=== Work instruction ===
Report every line of the listing below in which the string "Arslan" appears.

* * *

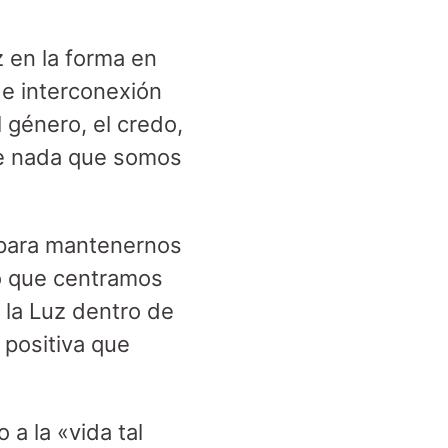
z en la forma en
de interconexión
l género, el credo,
ue nada que somos
 para mantenernos
o que centramos
 la Luz dentro de
 positiva que
 a la «vida tal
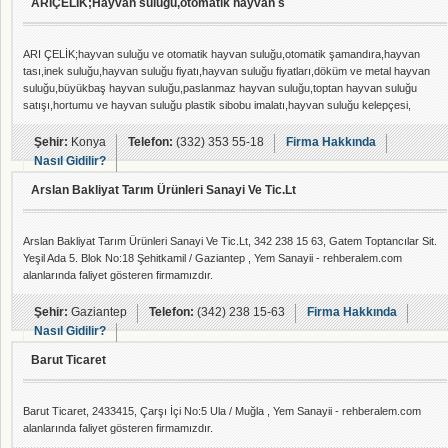
ARIÇELİK;Hayvan suluğu,otomatik hayvan s
ARI ÇELİK;hayvan suluğu ve otomatik hayvan suluğu,otomatik şamandıra,hayvan
tası,inek suluğu,hayvan suluğu fiyatı,hayvan suluğu fiyatları,döküm ve metal hayvan
suluğu,büyükbaş hayvan suluğu,paslanmaz hayvan suluğu,toptan hayvan suluğu
satışı,hortumu ve hayvan suluğu plastik sibobu imalatı,hayvan suluğu kelepçesi,
,hayvan suluğu yedek parçası imalatı yapmaktadır.
Şehir:
Konya
Telefon:
(332) 353 55-18
Firma Hakkında
Nasıl Gidilir?
Arslan Bakliyat Tarım Ürünleri Sanayi Ve Tic.Lt
Arslan Bakliyat Tarım Ürünleri Sanayi Ve Tic.Lt, 342 238 15 63, Gatem Toptancılar Sit.
Yeşil Ada 5. Blok No:18 Şehitkamil / Gaziantep , Yem Sanayii - rehberalem.com
alanlarında faliyet gösteren firmamızdır.
Şehir:
Gaziantep
Telefon:
(342) 238 15-63
Firma Hakkında
Nasıl Gidilir?
Barut Ticaret
Barut Ticaret, 2433415, Çarşı İçi No:5 Ula / Muğla , Yem Sanayii - rehberalem.com
alanlarında faliyet gösteren firmamızdır.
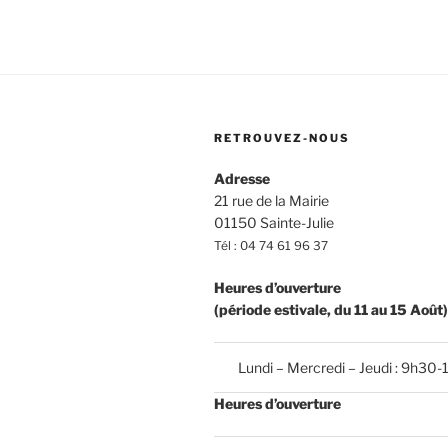
RETROUVEZ-NOUS
Adresse
21 rue de la Mairie
01150 Sainte-Julie
Tél : 04 74 61 96 37
Heures d’ouverture
(période estivale, du 11 au 15 Août)
Lundi – Mercredi – Jeudi : 9h30-
Heures d’ouverture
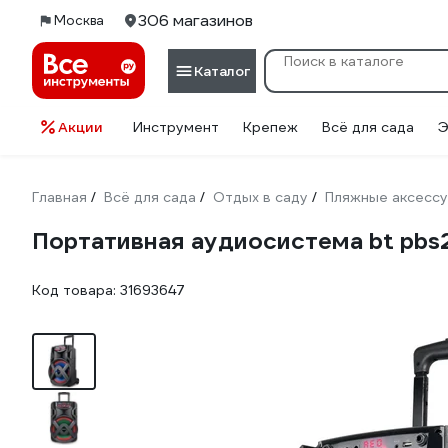
306 магазинов
Москва
Каталог
Акции
Инструмент
Крепеж
Всё для сада
Э
Главная
Всё для сада
Отдых в саду
Пляжные аксесс
/
/
/
Портативная аудиосистема bt pbs2
Код товара:
31693647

* * *

=== Reply ===
Arslan Bakliyat Tarım Ürünleri Sanayi Ve Tic.Lt
Arslan Bakliyat Tarım Ürünleri Sanayi Ve Tic.Lt, 342 238 15 63, Gatem Toptancılar Sit.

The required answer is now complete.